These sinusoidal functions allow the model to learn relative positions and generalize to sequence lengths not seen during training.

The Full Transformer Architecture

The Transformer has an Encoder-Decoder structure:

Encoder (used in BERT): - N stacked encoder layers - Each layer: Multi-Head Self-Attention -> Add & Norm -> Feed-Forward -> Add & Norm

Decoder (used in GPT): - N stacked decoder layers - Each layer: Masked Self-Attention -> Cross-Attention -> Feed-Forward - Masked attention prevents attending to future tokens (autoregressive generation)

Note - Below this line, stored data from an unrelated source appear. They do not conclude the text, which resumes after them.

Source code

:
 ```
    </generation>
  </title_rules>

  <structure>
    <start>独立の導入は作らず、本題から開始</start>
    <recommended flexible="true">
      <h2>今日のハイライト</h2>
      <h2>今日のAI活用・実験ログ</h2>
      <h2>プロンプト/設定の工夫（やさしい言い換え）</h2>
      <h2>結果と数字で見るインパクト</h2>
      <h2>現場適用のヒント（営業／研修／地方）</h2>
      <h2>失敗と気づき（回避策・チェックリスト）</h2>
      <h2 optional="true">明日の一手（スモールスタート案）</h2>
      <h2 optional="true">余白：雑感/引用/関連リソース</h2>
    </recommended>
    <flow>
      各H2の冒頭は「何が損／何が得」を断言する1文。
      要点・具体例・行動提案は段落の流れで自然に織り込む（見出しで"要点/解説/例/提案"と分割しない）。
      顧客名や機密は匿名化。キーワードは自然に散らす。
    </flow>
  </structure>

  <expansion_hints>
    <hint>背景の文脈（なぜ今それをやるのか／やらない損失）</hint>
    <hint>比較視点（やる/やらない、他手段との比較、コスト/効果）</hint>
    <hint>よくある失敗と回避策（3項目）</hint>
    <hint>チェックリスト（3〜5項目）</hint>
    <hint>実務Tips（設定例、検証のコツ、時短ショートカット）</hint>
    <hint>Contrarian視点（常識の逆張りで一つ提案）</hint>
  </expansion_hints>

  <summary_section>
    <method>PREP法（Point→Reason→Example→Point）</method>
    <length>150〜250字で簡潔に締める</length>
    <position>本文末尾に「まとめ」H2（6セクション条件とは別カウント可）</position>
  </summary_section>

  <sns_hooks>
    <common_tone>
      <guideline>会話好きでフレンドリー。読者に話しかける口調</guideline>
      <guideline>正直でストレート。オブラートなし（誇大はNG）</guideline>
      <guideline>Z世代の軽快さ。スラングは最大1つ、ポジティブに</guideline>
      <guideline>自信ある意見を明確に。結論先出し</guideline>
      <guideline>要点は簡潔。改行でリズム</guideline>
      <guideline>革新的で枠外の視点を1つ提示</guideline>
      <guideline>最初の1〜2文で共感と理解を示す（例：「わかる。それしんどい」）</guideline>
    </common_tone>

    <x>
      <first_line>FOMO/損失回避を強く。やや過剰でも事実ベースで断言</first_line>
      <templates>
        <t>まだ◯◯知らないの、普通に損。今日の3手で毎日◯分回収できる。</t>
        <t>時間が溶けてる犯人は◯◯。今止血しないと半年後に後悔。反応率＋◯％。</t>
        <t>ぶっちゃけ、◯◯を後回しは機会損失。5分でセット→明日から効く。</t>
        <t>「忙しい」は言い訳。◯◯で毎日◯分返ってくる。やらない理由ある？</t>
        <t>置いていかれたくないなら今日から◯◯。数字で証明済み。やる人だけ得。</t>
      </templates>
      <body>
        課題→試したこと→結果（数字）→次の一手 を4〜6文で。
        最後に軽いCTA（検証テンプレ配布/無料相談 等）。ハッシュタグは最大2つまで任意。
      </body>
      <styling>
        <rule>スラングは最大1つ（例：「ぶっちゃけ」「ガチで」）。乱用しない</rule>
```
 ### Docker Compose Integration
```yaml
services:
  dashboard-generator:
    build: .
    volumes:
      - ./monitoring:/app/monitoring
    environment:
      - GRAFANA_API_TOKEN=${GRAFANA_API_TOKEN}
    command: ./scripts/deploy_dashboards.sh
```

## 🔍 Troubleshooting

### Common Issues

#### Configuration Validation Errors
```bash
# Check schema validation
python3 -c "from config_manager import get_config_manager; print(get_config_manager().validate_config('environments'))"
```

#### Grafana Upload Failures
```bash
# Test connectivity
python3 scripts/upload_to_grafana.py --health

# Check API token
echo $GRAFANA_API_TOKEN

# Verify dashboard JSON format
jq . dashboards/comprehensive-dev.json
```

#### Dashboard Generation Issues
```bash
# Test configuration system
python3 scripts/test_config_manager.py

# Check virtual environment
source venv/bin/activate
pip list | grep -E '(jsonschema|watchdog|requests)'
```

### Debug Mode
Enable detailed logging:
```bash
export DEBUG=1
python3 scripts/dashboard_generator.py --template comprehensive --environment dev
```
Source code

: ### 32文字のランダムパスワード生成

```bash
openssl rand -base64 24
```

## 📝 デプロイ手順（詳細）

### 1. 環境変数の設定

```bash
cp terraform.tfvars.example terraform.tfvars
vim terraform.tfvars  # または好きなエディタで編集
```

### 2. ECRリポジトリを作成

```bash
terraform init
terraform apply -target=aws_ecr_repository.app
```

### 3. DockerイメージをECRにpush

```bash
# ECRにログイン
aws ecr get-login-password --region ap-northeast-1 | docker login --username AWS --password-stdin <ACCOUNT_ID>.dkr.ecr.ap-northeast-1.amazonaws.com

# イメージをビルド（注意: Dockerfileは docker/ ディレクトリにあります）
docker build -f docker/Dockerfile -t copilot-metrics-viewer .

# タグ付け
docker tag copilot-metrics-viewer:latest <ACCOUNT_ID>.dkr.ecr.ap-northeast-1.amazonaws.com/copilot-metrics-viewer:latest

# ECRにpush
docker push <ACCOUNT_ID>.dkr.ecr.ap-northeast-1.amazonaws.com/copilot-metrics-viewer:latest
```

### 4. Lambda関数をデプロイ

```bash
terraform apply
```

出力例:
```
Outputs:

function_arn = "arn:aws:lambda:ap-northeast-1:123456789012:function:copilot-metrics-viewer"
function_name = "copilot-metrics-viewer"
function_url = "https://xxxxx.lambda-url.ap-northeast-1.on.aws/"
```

Key models built on Transformers:

  • BERT (2018) - Bidirectional encoder; pre-trained with masked language modeling; used for NLU tasks.
  • GPT series (2018-2024) - Decoder-only; autoregressive text generation; GPT-4 has ~1.8T parameters.
  • T5 (2019) - Encoder-decoder; frames all NLP tasks as text-to-text.
  • Vision Transformer (ViT, 2020) - Applies Transformer to image patches.
  • Gemini, Claude, LLaMA - Modern LLMs all built on the Transformer foundation.

Key Takeaways

  • Transformers solve the sequential processing, long-range dependency, and vanishing gradient problems of RNNs.
  • Attention allows every token to directly attend to every other token, making it parallelizable.
  • Positional encoding injects order information into token embeddings since Transformers process them in parallel.
  • GPT (decoder-only) and BERT (encoder-only) are the two dominant Transformer variants.
  • The Transformer architecture is the foundation of modern large language models.